Logistics firms set to invest in last mile technology, Barclays research reveals

The growth in e-commerce has brought big business to the logistics industry and will continue to do so between now and 2018, with 92% of logistics companies seeing it as their biggest area for growth over the next four years, according to new independent research commissioned by Barclays’ Transport & Logistics and Retail banking sector teams.

However, delivering items to consumers can also pose a significant challenge. Consumers not being at home to receive their delivery is the number one issue for logistics companies, listed by 63% of firms as a cause for concern. The issue of absent consumers even tops that of managing costs (57%) and managing peak times (55%). In the same survey, one in five (20%) of consumers questioned stated that they needed to re-arrange delivery of a parcel in the past year.

To address these challenges, logistics companies are looking ahead to where they can improve and innovate to drive future growth.

With 45% of consumers stating they would order more products online if delivery services were improved, the opportunity for growth is clear.

According to the report, 61% of logistics firms say that improved tracking (61%) along with improved notification alerts (44%) will be their top areas for future development.

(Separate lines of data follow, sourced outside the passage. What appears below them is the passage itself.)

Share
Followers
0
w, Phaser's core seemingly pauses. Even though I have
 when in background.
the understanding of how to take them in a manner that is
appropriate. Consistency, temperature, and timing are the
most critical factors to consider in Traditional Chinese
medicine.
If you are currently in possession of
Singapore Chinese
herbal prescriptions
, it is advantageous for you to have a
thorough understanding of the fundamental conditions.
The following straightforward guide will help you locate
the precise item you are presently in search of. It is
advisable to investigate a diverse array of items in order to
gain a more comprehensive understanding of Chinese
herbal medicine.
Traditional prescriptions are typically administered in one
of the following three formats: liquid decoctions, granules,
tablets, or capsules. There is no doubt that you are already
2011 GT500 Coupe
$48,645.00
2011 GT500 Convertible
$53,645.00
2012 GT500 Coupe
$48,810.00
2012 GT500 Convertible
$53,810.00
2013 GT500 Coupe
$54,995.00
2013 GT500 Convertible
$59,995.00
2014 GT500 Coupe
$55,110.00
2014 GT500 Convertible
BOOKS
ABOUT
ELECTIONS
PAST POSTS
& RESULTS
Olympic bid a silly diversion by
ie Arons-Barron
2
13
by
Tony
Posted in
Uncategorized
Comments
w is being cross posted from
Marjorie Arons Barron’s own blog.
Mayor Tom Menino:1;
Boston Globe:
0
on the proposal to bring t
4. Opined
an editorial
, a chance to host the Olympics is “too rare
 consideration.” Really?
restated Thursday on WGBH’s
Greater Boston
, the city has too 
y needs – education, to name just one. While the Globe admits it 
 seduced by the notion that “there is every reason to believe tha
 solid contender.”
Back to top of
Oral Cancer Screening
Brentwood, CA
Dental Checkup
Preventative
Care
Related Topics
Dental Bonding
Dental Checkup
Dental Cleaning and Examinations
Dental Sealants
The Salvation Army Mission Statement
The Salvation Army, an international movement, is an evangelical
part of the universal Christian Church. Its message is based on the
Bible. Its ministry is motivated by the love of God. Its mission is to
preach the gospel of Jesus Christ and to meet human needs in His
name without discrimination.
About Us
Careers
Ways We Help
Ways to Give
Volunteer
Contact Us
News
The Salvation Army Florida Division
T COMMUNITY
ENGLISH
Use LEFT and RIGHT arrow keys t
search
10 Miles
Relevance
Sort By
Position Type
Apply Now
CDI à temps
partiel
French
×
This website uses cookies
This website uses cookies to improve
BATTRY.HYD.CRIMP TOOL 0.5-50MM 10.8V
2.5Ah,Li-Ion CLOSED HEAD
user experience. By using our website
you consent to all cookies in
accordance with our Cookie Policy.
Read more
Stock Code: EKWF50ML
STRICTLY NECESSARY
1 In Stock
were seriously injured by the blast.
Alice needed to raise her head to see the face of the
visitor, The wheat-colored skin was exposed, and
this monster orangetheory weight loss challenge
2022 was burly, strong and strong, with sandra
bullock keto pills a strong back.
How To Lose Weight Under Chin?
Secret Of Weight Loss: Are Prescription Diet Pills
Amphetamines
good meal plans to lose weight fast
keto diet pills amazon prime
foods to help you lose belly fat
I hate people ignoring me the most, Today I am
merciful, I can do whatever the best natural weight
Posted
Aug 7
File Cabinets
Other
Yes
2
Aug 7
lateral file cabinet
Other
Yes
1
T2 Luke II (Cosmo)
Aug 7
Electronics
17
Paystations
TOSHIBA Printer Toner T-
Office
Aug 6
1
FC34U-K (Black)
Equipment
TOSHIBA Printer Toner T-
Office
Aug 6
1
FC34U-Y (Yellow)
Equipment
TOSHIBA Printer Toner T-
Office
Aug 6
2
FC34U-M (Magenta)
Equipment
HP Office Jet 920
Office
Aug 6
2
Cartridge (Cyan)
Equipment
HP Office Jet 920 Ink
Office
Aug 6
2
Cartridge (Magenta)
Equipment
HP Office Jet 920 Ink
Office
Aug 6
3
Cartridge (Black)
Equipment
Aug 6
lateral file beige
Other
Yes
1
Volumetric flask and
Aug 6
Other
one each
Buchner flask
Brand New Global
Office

For over a third (36%) adding the option for Sunday delivery is of interest for future service improvement, a move which will be surely welcomed by consumers as just under 70% of them canvassed in the same survey, wanted deliveries on a Sunday.

Interestingly, however, less than 12% of logistics companies feel that this service will specifically drive the growth of their business in terms of sales or profits.

Future developments % of logistics firms considering for future development
Improved tracking 61%
Improved SMS, email alerts 44%
Sunday delivery 36%
Improved redelivery options 30%
Delivery to safe place option 30%
Delivery to locker banks 29%
More premium redelivery options 19%
Allowing customers to book specific times 17%
Greater integration with click and collect 16%

With the number of deliveries set to increase by 40% to 1.35bn by 2018, logistics companies are looking to capitalise on the opportunities this presents. One area that both logistics firms and retailers are working on, according to Barclays’ report, is the size of packaging for deliveries. With letterbox sized packages set to see the largest increase of deliveries by 2018, increasing by 45%, being able to fulfill delivery in the first attempt will lead to a reduction in costs associated with repeat delivery services and so has obvious benefits for the both the retailer and the consumer.

While the growth of online shopping will boost logistics companies’ business, half (52%) say that having to cope with this increased capacity could also pose a challenge. An increasingly demanding consumer (35%) and surge in the use of free delivery by retailers (32%) along with the rise of click and collect schemes (31%) are also deemed to be potential threats for logistics companies. However, it’s interesting to note that while click and collect offerings appear to be popular, consumers believe it’s an imperfect solution, with 23% of those surveyed deeming it “inconvenient” and 78% would prefer goods to be delivered direct to their homes instead.

Mike Rigby, head of manufacturing, transport & logistics at Barclays, said: “A competitive and growing delivery market is an exciting place to be at present.  Where there is growth, there is opportunity and the real winners will be those who invest in technology and innovation.

“The evolving dynamic between retailers offering a range of delivery options and consumers demanding more flexible delivery methods is an interesting one. However, the predicted growth over the next few years clearly highlights that the opportunities are there for those operators who carefully reassess their delivery strategy and continue to innovate and invest in fulfilling the all-important ‘last mile’.”